**SELECTED EXTRACT:**
Western Australia was a crown colony from its establishment in 1829 as the Swan River Colony until the advent of representative government in 1870.  During this time executive and legislative power was vested in the Governor of Western Australia, but from 1832 he had Executive and Legislative Councils to assist and advise him. The Western Australian Legislative Council met for the first time on 7 February 1832. This is a list of members of the Western Australian Legislative Council between 1832 and 1870.

Official members, 1832–1870
The Western Australian Legislative Council was initially composed of five ex officio members; that is, members by virtue of their official government positions. These official positions were: the Governor, the Commandant, the Colonial Secretary, the Surveyor-General and the Advocate-General. The Collector of Revenue was added in 1847, and the Comptroller-General in June 1852.

This is a list of official members of the Western Australian Legislative Council between 1832 and 1870. Due to gaps in official records, some dates are approximate and the list may omit some members who were acting in official positions.

**WHAT THIS EXERCISE ASKS:**
(a) According to the passage on the Western Australian Legislative Council, on what date did the council first meet?
(b) Continue the passage on the Western Australian Legislative Council from the point where it stops.

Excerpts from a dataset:
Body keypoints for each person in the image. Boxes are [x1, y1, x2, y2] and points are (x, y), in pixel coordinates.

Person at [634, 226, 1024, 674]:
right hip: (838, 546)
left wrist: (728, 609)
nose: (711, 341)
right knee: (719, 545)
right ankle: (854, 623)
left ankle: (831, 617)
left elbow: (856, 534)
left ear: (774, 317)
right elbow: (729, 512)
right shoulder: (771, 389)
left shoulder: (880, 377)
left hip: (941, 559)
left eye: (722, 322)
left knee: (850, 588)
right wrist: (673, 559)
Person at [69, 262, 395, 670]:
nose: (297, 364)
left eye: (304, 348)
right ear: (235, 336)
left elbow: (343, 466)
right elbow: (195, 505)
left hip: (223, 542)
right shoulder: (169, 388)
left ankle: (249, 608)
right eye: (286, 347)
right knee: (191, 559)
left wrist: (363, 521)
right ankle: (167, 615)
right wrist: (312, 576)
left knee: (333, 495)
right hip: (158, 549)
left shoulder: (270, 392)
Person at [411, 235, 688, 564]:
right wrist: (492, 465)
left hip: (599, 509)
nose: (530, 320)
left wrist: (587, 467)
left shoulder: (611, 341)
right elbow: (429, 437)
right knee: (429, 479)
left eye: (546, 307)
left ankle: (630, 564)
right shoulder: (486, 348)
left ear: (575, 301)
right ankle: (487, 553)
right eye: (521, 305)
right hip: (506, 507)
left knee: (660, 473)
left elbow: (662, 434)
...
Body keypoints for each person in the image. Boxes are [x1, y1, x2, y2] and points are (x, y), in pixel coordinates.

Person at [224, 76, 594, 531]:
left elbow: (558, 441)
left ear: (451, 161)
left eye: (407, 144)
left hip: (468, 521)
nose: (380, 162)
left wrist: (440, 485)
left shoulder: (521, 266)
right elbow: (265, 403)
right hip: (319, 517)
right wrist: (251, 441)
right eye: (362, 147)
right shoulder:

**EXERCISE RESULTS:**
(a) 7 February 1832

(b)
Unofficial nominee members, 1839–1867
In 1839 provision was made for the addition of four non-official nominee positions on the Legislative Council. The first four nominee members were sworn in on 4 March 1839. This is a list of non-official nominee members of the Legislative Council between 1839 and 1867.

Unofficial nominee members, 1868–1870
During the 1860s there was much public debate about the possibility of instituting representative government. This culminated in June 1865 with the submission of a petition to the Legislative Council asking for a larger and partially elected Legislative Council. As a compromise, the Legislative Council sought permission to add two more nominee members. This permission was received in September 1867, but the Governor then went further by allowing the colony to informally elect six persons whom he would then nominate to the Legislative Council. The colony was divided into six districts: Perth, Fremantle, Guildford, Eastern Districts, Murray and Champion Bay. The first five of these district elected representatives who were then nominated to the Legislative Council as promised. The Champion Bay district, which had led the push for representative government, refused to participate in what it saw as a sham election, so the Governor nominated to the final seat his ally John Wall Hardey, who had polled only four votes in the Guildford district election. This arrangement prevailed until July 1870, when the Legislative Council was reconstituted under a system of representative government.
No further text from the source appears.